Data for analysis:
• • • •
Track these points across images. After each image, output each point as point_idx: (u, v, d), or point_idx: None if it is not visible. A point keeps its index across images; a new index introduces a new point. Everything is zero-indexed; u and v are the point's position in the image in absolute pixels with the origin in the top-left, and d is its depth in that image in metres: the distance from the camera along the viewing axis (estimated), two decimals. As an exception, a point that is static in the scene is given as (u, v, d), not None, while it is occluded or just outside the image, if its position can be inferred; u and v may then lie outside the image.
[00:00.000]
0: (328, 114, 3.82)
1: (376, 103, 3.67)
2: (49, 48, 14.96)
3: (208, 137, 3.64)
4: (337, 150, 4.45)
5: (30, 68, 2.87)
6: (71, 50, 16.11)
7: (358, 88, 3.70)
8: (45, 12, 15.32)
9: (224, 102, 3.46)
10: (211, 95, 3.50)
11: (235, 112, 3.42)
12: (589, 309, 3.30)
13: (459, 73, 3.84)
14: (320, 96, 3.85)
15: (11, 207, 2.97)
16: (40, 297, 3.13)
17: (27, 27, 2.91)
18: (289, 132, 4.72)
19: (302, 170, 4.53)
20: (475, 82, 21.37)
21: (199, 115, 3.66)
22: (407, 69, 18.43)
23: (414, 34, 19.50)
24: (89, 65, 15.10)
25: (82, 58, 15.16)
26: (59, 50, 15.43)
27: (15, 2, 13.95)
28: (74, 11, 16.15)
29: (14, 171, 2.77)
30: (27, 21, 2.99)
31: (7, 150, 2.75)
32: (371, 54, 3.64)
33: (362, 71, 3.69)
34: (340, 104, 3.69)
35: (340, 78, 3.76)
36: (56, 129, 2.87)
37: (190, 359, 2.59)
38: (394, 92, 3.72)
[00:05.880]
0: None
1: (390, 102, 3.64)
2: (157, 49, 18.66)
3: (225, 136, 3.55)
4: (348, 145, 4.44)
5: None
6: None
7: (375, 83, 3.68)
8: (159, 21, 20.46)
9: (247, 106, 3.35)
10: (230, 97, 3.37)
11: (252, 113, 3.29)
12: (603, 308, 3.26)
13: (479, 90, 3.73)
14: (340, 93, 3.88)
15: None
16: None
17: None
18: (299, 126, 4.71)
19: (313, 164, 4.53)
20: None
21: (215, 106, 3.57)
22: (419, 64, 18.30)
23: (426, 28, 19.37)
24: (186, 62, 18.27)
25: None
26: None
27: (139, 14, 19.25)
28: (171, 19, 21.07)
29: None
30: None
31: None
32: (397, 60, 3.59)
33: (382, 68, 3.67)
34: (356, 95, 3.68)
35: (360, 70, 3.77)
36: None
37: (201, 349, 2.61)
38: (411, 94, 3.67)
• • • •
Problem: Write out every line from the records above, word for word.

Exercise solution:
Track these points across images. After each image, output each point as point_idx: (u, v, d), or point_idx: None if it is not visible. A point keeps its index across images; a new index introduces a new point. Everything is zero-indexed; u and v are the point's position in the image in absolute pixels with the origin in the top-left, and d is its depth in that image in metres: the distance from the camera along the viewing axis (estimated), two decimals. As an exception, a point that is static in the scene is given as (u, v, d), not None, while it is occluded or just outside the image, if its position can be inferred; u and v may then lie outside the image.
[00:00.000]
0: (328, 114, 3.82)
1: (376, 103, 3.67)
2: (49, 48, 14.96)
3: (208, 137, 3.64)
4: (337, 150, 4.45)
5: (30, 68, 2.87)
6: (71, 50, 16.11)
7: (358, 88, 3.70)
8: (45, 12, 15.32)
9: (224, 102, 3.46)
10: (211, 95, 3.50)
11: (235, 112, 3.42)
12: (589, 309, 3.30)
13: (459, 73, 3.84)
14: (320, 96, 3.85)
15: (11, 207, 2.97)
16: (40, 297, 3.13)
17: (27, 27, 2.91)
18: (289, 132, 4.72)
19: (302, 170, 4.53)
20: (475, 82, 21.37)
21: (199, 115, 3.66)
22: (407, 69, 18.43)
23: (414, 34, 19.50)
24: (89, 65, 15.10)
25: (82, 58, 15.16)
26: (59, 50, 15.43)
27: (15, 2, 13.95)
28: (74, 11, 16.15)
29: (14, 171, 2.77)
30: (27, 21, 2.99)
31: (7, 150, 2.75)
32: (371, 54, 3.64)
33: (362, 71, 3.69)
34: (340, 104, 3.69)
35: (340, 78, 3.76)
36: (56, 129, 2.87)
37: (190, 359, 2.59)
38: (394, 92, 3.72)
[00:05.880]
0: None
1: (390, 102, 3.64)
2: (157, 49, 18.66)
3: (225, 136, 3.55)
4: (348, 145, 4.44)
5: None
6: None
7: (375, 83, 3.68)
8: (159, 21, 20.46)
9: (247, 106, 3.35)
10: (230, 97, 3.37)
11: (252, 113, 3.29)
12: (603, 308, 3.26)
13: (479, 90, 3.73)
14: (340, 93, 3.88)
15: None
16: None
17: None
18: (299, 126, 4.71)
19: (313, 164, 4.53)
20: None
21: (215, 106, 3.57)
22: (419, 64, 18.30)
23: (426, 28, 19.37)
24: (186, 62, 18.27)
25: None
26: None
27: (139, 14, 19.25)
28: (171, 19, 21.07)
29: None
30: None
31: None
32: (397, 60, 3.59)
33: (382, 68, 3.67)
34: (356, 95, 3.68)
35: (360, 70, 3.77)
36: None
37: (201, 349, 2.61)
38: (411, 94, 3.67)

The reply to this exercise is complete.